### Saved entries
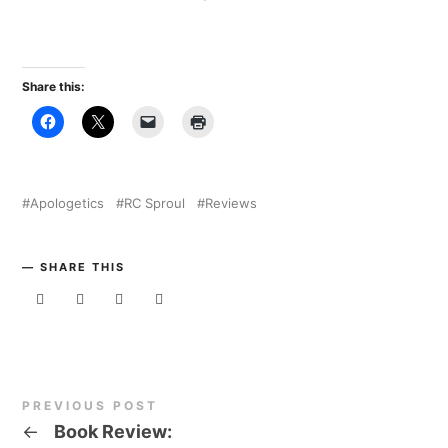
Share this:
Apologetics
RC Sproul
Reviews
SHARE THIS
PREVIOUS POST
←
Book Review:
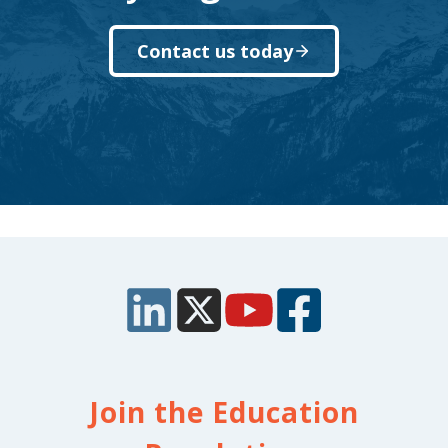
Contact us today
Join the Education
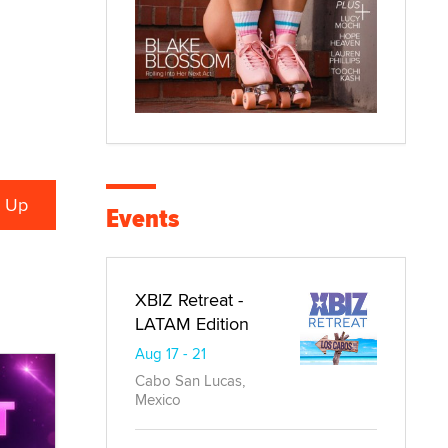
Events
XBIZ Retreat -
LATAM Edition
Aug 17 - 21
Cabo San Lucas,
Mexico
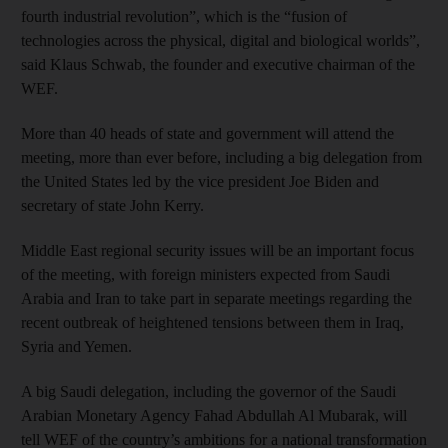
fourth industrial revolution”, which is the “fusion of
technologies across the physical, digital and biological worlds”,
said Klaus Schwab, the founder and executive chairman of the
WEF.
More than 40 heads of state and government will attend the
meeting, more than ever before, including a big delegation from
the United States led by the vice president Joe Biden and
secretary of state John Kerry.
Middle East regional security issues will be an important focus
of the meeting, with foreign ministers expected from Saudi
Arabia and Iran to take part in separate meetings regarding the
recent outbreak of heightened tensions between them in Iraq,
Syria and Yemen.
A big Saudi delegation, including the governor of the Saudi
Arabian Monetary Agency Fahad Abdullah Al Mubarak, will
tell WEF of the country’s ambitions for a national transformation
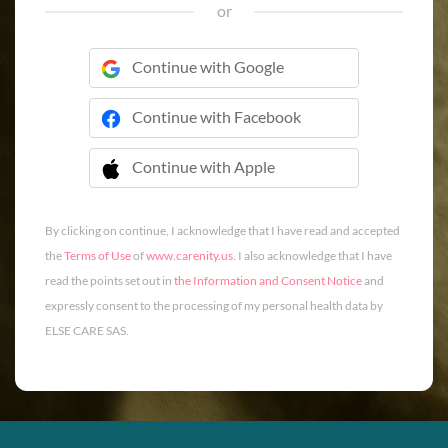
or
Continue with Google
Continue with Facebook
Continue with Apple
 Continue with Apple
By clicking on continue, I acknowledge that I have read and accepted
the
Terms of Use
of
www.carenity.us
. I also acknowledge that I have
read the points set out in
the Information and Consent Notice
and
expressly consent to the processing of my personal health data by
ELSE CARE SAS.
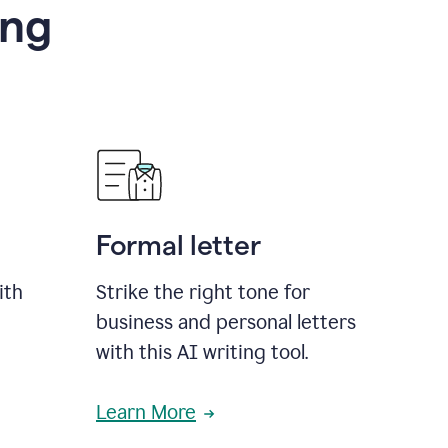
ing
Formal letter
ith
Strike the right tone for
business and personal letters
with this AI writing tool.
Learn More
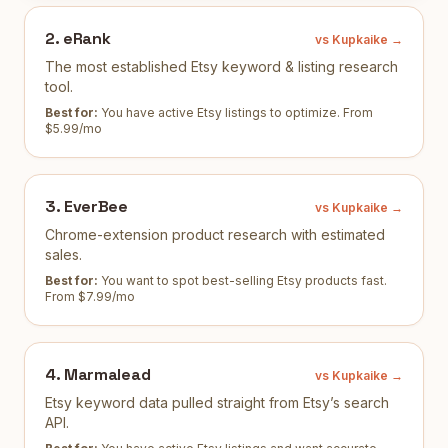
2
.
eRank
vs Kupkaike →
The most established Etsy keyword & listing research
tool.
Best for:
You have active Etsy listings to optimize
.
From
$5.99/mo
3
.
EverBee
vs Kupkaike →
Chrome-extension product research with estimated
sales.
Best for:
You want to spot best-selling Etsy products fast
.
From $7.99/mo
4
.
Marmalead
vs Kupkaike →
Etsy keyword data pulled straight from Etsy’s search
API.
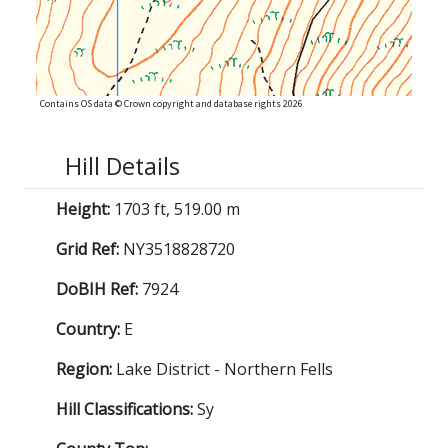
Contains OS data © Crown copyright and database rights 2026
Hill Details
Height:
1703 ft, 519.00 m
Grid Ref:
NY3518828720
DoBIH Ref:
7924
Country:
E
Region:
Lake District - Northern Fells
Hill Classifications:
Sy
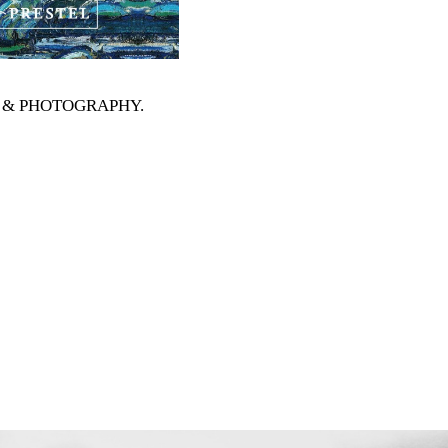
RTS & PHOTOGRAPHY
.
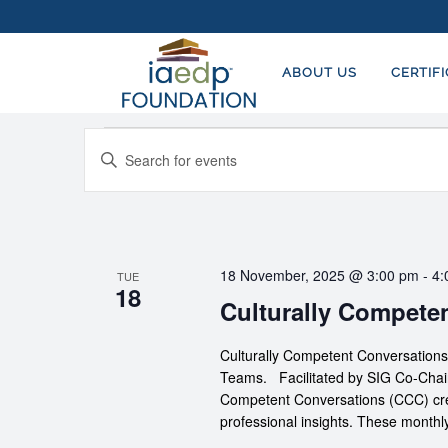
ABOUT US
CERTIF
Events
EVENTS
Enter
SEARCH
Keyword.
AND
Search
for
VIEWS
Events
NAVIGATION
18 November, 2025 @ 3:00 pm
-
4:
TUE
by
18
Culturally Compete
Keyword.
Culturally Competent Conversation
Teams. Facilitated by SIG Co-Chairs
Competent Conversations (CCC) crea
professional insights. These monthl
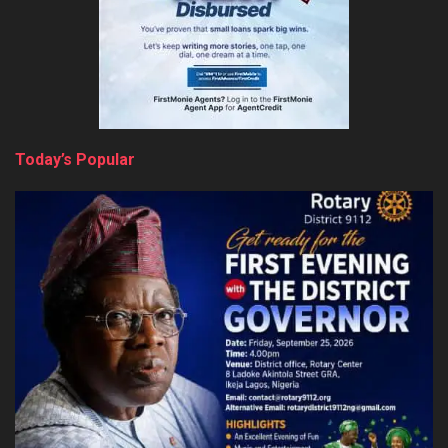
Today’s Popular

### Task to carry out
Return the data above unchanged. Pictures are not part of the copy.

### Response box
Share this:
Apologetics
RC Sproul
Reviews
SHARE THIS
PREVIOUS POST
←
Book Review:
Contact us today
Join the Education
Events
XBIZ Retreat -
LATAM Edition
Aug 17 - 21
Cabo San Lucas,
Mexico
fourth industrial revolution”, which is the “fusion of
technologies across the physical, digital and biological worlds”,
said Klaus Schwab, the founder and executive chairman of the
WEF.
More than 40 heads of state and government will attend the
meeting, more than ever before, including a big delegation from
the United States led by the vice president Joe Biden and
secretary of state John Kerry.
Middle East regional security issues will be an important focus
of the meeting, with foreign ministers expected from Saudi
Arabia and Iran to take part in separate meetings regarding the
recent outbreak of heightened tensions between them in Iraq,
Syria and Yemen.
A big Saudi delegation, including the governor of the Saudi
Arabian Monetary Agency Fahad Abdullah Al Mubarak, will
tell WEF of the country’s ambitions for a national transformation
or
Continue with Google
Continue with Facebook
Continue with Apple
 Continue with Apple
By clicking on continue, I acknowledge that I have read and accepted
the
Terms of Use
of
www.carenity.us
. I also acknowledge that I have
read the points set out in
the Information and Consent Notice
and
expressly consent to the processing of my personal health data by
ELSE CARE SAS.
ing
Formal letter
ith
Strike the right tone for
business and personal letters
with this AI writing tool.
Learn More
2
.
eRank
vs Kupkaike →
The most established Etsy keyword & listing research
tool.
Best for:
You have active Etsy listings to optimize
.
From
$5.99/mo
3
.
EverBee
vs Kupkaike →
Chrome-extension product research with estimated
sales.
Best for:
You want to spot best-selling Etsy products fast
.
From $7.99/mo
4
.
Marmalead
vs Kupkaike →
Etsy keyword data pulled straight from Etsy’s search
API.
Contains OS data © Crown copyright and database rights 2026
Hill Details
Height:
1703 ft, 519.00 m
Grid Ref:
NY3518828720
DoBIH Ref:
7924
Country:
E
Region:
Lake District - Northern Fells
Hill Classifications:
Sy
RTS & PHOTOGRAPHY
.
ABOUT US
CERTIF
Events
EVENTS
Enter
SEARCH
Keyword.
AND
Search
for
VIEWS
Events
NAVIGATION
18 November, 2025 @ 3:00 pm
-
4:
TUE
by
18
Culturally Compete
Keyword.
Culturally Competent Conversation
Teams. Facilitated by SIG Co-Chairs
Competent Conversations (CCC) crea
professional insights. These monthl
Today’s Popular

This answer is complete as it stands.